Net fund flows into global gold ETFs in the first half are already higher than during the same period in 2009.
As the UK government negotiates a break up with the European Union, investors are likely to look for risk-off trades and gold will benefit as a safe-haven asset, according to Robin Tsui, ETF gold specialist at State Street Global Advisors.
“The uncertainties that Brexit brings to the financial markets include whether Scotland or Northern Ireland would want to be independent from the UK and rejoin the European Union. The role of gold becomes more important to investors, who are parking money in gold as a safe-haven asset,” Tsui told International Adviser's sister publication Fund Selector Asia.

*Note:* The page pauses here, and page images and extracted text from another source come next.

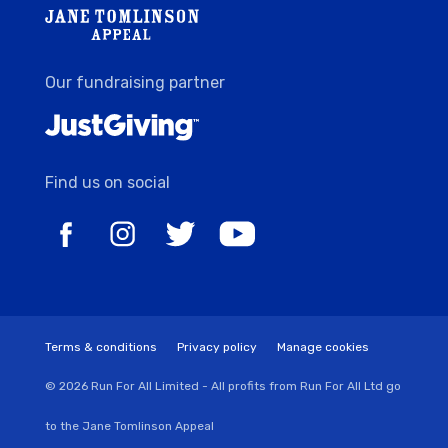
Our fundraising partner
Find us on social
Terms & conditions
Privacy policy
Manage cookies
© 2026 Run For All Limited - All profits from Run For All Ltd go
to the Jane Tomlinson Appeal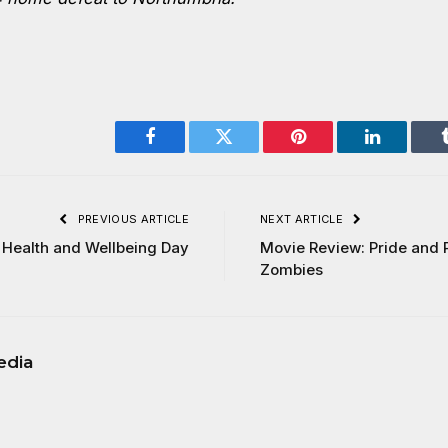
Facebook
Twitter
Pinterest
LinkedIn
PREVIOUS ARTICLE
NEXT ARTICLE
 Health and Wellbeing Day
Movie Review: Pride and 
Zombies
edia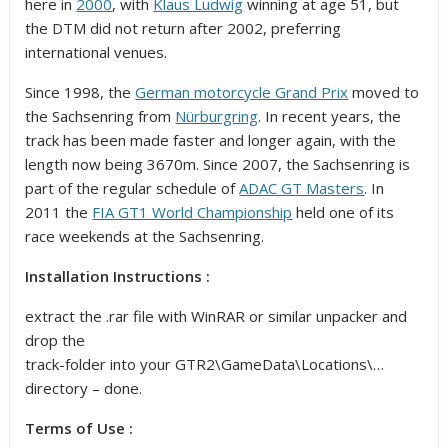
here in
2000
, with
Klaus Ludwig
winning at age 51, but
the DTM did not return after 2002, preferring
international venues.
Since 1998, the
German motorcycle Grand Prix
moved to
the Sachsenring from
Nürburgring
. In recent years, the
track has been made faster and longer again, with the
length now being 3670m. Since 2007, the Sachsenring is
part of the regular schedule of
ADAC GT Masters
. In
2011 the
FIA GT1 World Championship
held one of its
race weekends at the Sachsenring.
Installation Instructions :
extract the .rar file with WinRAR or similar unpacker and
drop the
track-folder into your GTR2\GameData\Locations\…
directory – done.
Terms of Use :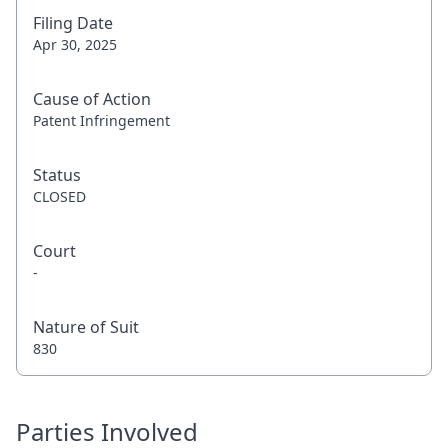
Filing Date
Apr 30, 2025
Cause of Action
Patent Infringement
Status
CLOSED
Court
-
Nature of Suit
830
Parties Involved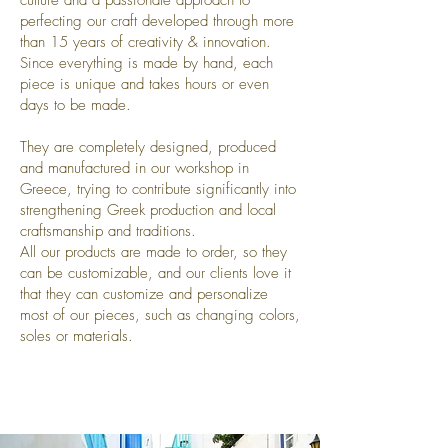
culture and a passionate approach to
perfecting our craft developed
through more
than 15 years of creativity & innovation.
Since everything is made by hand, each
piece is unique and takes hours or even
days to be made.
They are completely designed, produced
and manufactured in our workshop in
Greece, trying to contribute significantly into
strengthening Greek production and local
craftsmanship and traditions.
All our products are made to order, so they
can be customizable, and our clients love it
that they can customize and personalize
most of our pieces, such as changing colors,
soles or materials.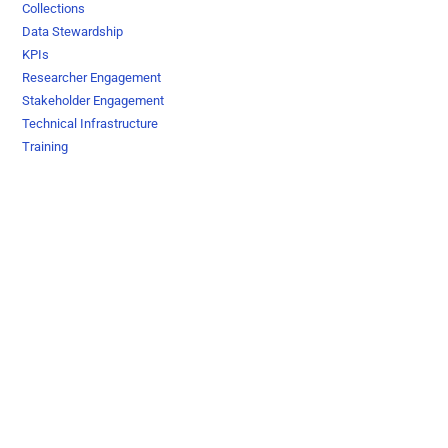
Collections
Data Stewardship
KPIs
Researcher Engagement
Stakeholder Engagement
Technical Infrastructure
Training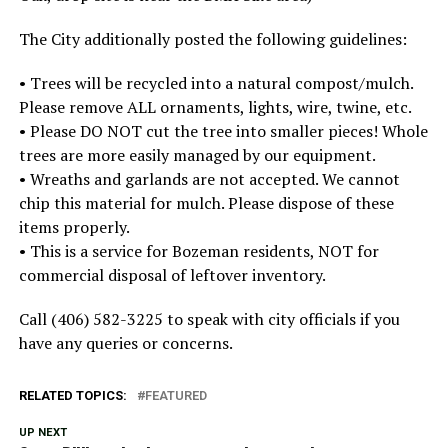
The City additionally posted the following guidelines:
• Trees will be recycled into a natural compost/mulch.
Please remove ALL ornaments, lights, wire, twine, etc.
• Please DO NOT cut the tree into smaller pieces! Whole
trees are more easily managed by our equipment.
• Wreaths and garlands are not accepted. We cannot
chip this material for mulch. Please dispose of these
items properly.
• This is a service for Bozeman residents, NOT for
commercial disposal of leftover inventory.
Call (406) 582-3225 to speak with city officials if you
have any queries or concerns.
RELATED TOPICS:
FEATURED
UP NEXT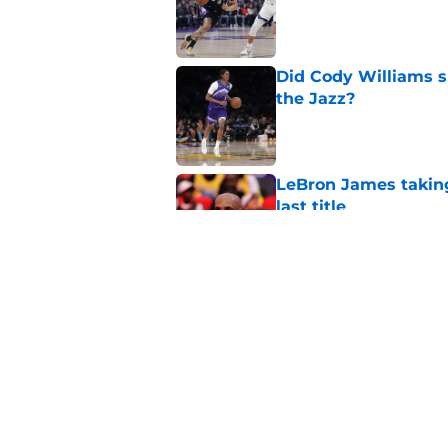
Did Cody Williams 
the Jazz?
Published by on Invalid Dat
LeBron James taking
last title
Published by on Invalid Dat
Kevin Love understa
returning to Jazz
Published by on Invalid Dat
5 related articles loaded
Home
/
Jazz News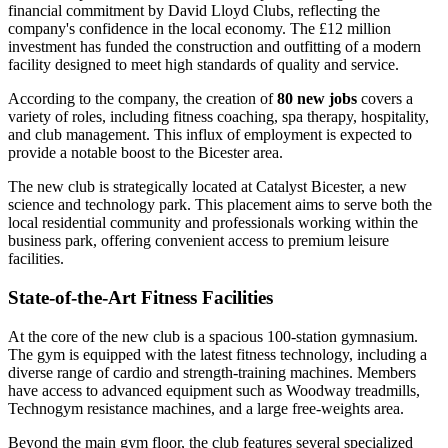
financial commitment by David Lloyd Clubs, reflecting the
company's confidence in the local economy. The £12 million
investment has funded the construction and outfitting of a modern
facility designed to meet high standards of quality and service.
According to the company, the creation of
80 new jobs
covers a
variety of roles, including fitness coaching, spa therapy, hospitality,
and club management. This influx of employment is expected to
provide a notable boost to the Bicester area.
The new club is strategically located at Catalyst Bicester, a new
science and technology park. This placement aims to serve both the
local residential community and professionals working within the
business park, offering convenient access to premium leisure
facilities.
State-of-the-Art Fitness Facilities
At the core of the new club is a spacious 100-station gymnasium.
The gym is equipped with the latest fitness technology, including a
diverse range of cardio and strength-training machines. Members
have access to advanced equipment such as Woodway treadmills,
Technogym resistance machines, and a large free-weights area.
Beyond the main gym floor, the club features several specialized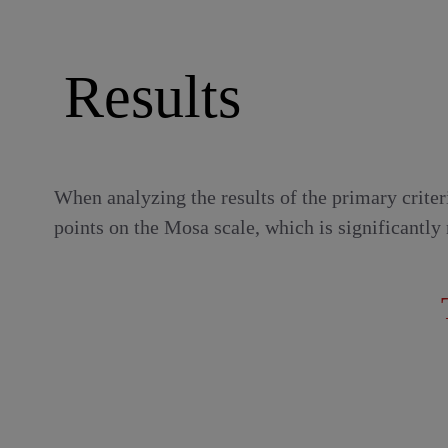
Results
When analyzing the results of the primary crite
points on the Mosa scale, which is significantly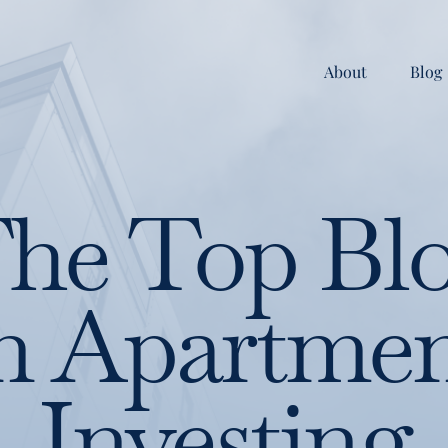
About
Blog
he Top Bl
n Apartme
Investing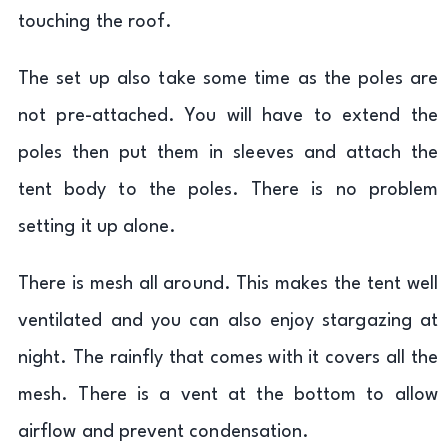
touching the roof.
The set up also take some time as the poles are
not pre-attached. You will have to extend the
poles then put them in sleeves and attach the
tent body to the poles. There is no problem
setting it up alone.
There is mesh all around. This makes the tent well
ventilated and you can also enjoy stargazing at
night. The rainfly that comes with it covers all the
mesh. There is a vent at the bottom to allow
airflow and prevent condensation.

Before Brexit, Tsui said the firm’s forecast for the price of gold price was $1,350 (£1,042, €1,222) by year-end. After Brexit, they have adjusted the forecast, based on one rate hike in 2016 in the US, to $1,450-$1,500 by year end.
“The uncertainties would depend on whether the UK and also the EU would be pushing more stimulus measures to stimulate growth. We think this is possible, as they want to drive growth in their respective markets. If that happens, that would be positive for gold because if currencies in Europe depreciate, investors could buy gold as an alternative liquid currency in the coming months. At least until the UK government comes out with feasible solutions to tackle the situation going forward.”
“If you look at this year, the biggest driver for the gold price is the US dollar."
With $14trn in global sovereign debt already paying negative interest, gold will become more relevant to portfolio managers looking to replace negative yielding bonds with gold, he said.
The net flows into global gold ETFs have been quite positive and substantial, he said.
In the first half, on a global basis, the net inflows into gold ETFs amounted to $13bn, while during the first six months of 2009, the figure was $11bn, he said.
Tsui said net capital flows into his firm’s gold ETFs are currently up 48% from 1 January. After Brexit, net inflows into the SSGA Gold Share ETF increased by $1.6bn in one week.
“It gives you the impression that investors are very worried about the current state of the global economy.”
He said it is possible that gold prices could reach $1800 in five years. “We don’t want to see a big rally, like what had happened in 2009 when the gold price increased to $1900 from $800. We want to see a gradual increase such as $100 per year. We want to see a fundamental increase, not an increase driven by hot money.”
Gold – dollar link
The US dollar also plays a role in supporting the price of gold, he said.
“If you look at this year, the biggest driver for the gold price is the US dollar. If there are more rate hikes, the US dollar would rise. The dollar has not been that strong this year compared to the past three-to-four years. If it goes down, that would be positive for gold as it would be cheaper for investors to buy gold to hedge their exposure.”
“We won’t be surprised if net inflows into gold share ETFs would be higher than that in 2009. If the pattern continues, it will be a record year.”
The SSGA-SPDR Gold Share ETF has been rising since the start of 2016.